Scientists crack the vision code
Two scientists have cracked the code used by cells at the back of the eye to convert light into a signal that our brain is able to understand. Using gene therapy and a light-detecting computer chip programmed with the code, they have restored vision to blind mice and hope to have the technology ready for human trials within two years.
The first experiment to link a camera to the brain of a blind man was in 1978. Although an amazing achievement, the image the man saw was grey and very blurred. Great advances have improved the technology since but one key secret of the eye has remained hidden from scientists, holding back the quest to restore full colour vision to blind people.
Until now scientists have been unable to send clear images as nerve impulses to the brain because they did not know the code that turns the light stimulus into a signal that our brain is able to understand. Blindness can be due to damage to the retinal cells in the back of the eye, but even when these have been repaired with gene therapy that has added light-detecting proteins to the cells, vision was still blurred because the repaired cells lacked the ‘code’ to transmit signals to the brain.

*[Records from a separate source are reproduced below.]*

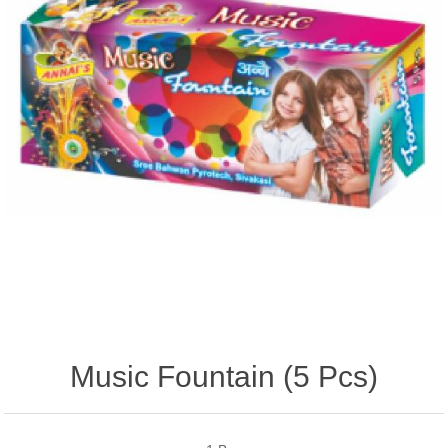
Music Fountain (5 Pcs)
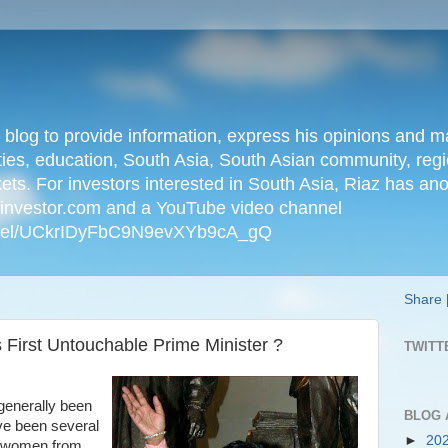
n blog to provide information, express his opinions an
ties, education, South Asia, South Asian community, regio
kets. For investors interested in South Asia, Riaz has an
iainvestor.com and a YouTube video channel
nnel/UCkrIDyFbC9N9evXYb9cA_gQ
Share
ts First Untouchable Prime Minister ?
TWITT
generally been
BLOG 
ve been several
►
20
d women from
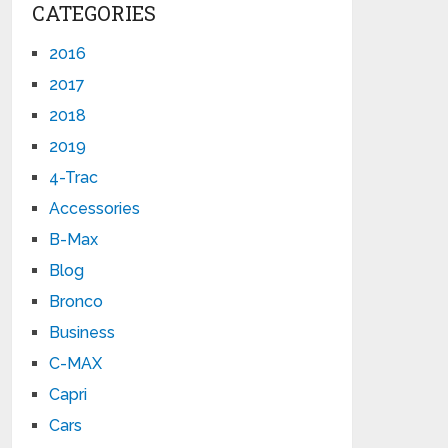
CATEGORIES
2016
2017
2018
2019
4-Trac
Accessories
B-Max
Blog
Bronco
Business
C-MAX
Capri
Cars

By studying healthy eye cells the researchers were able to determine this code. To test it they placed a light-detecting computer chip in front of the retina of blind mice that had been treated with the gene therapy to restore light sensitivity. The chip detects the image and then uses the code to convert it into the right signal for the brain. This signal is then projected as light again, onto the light-sensitive cells. This removed the need for the cells to “know the code” because the light they were receiving was already encoded. With the computer chip in place, the mice were able to track moving stripes, something that they hadn't been able to do before.
The technology could be used to treat a number of different forms of blindness, including retinitis pigmentosa and age-related macular degeneration.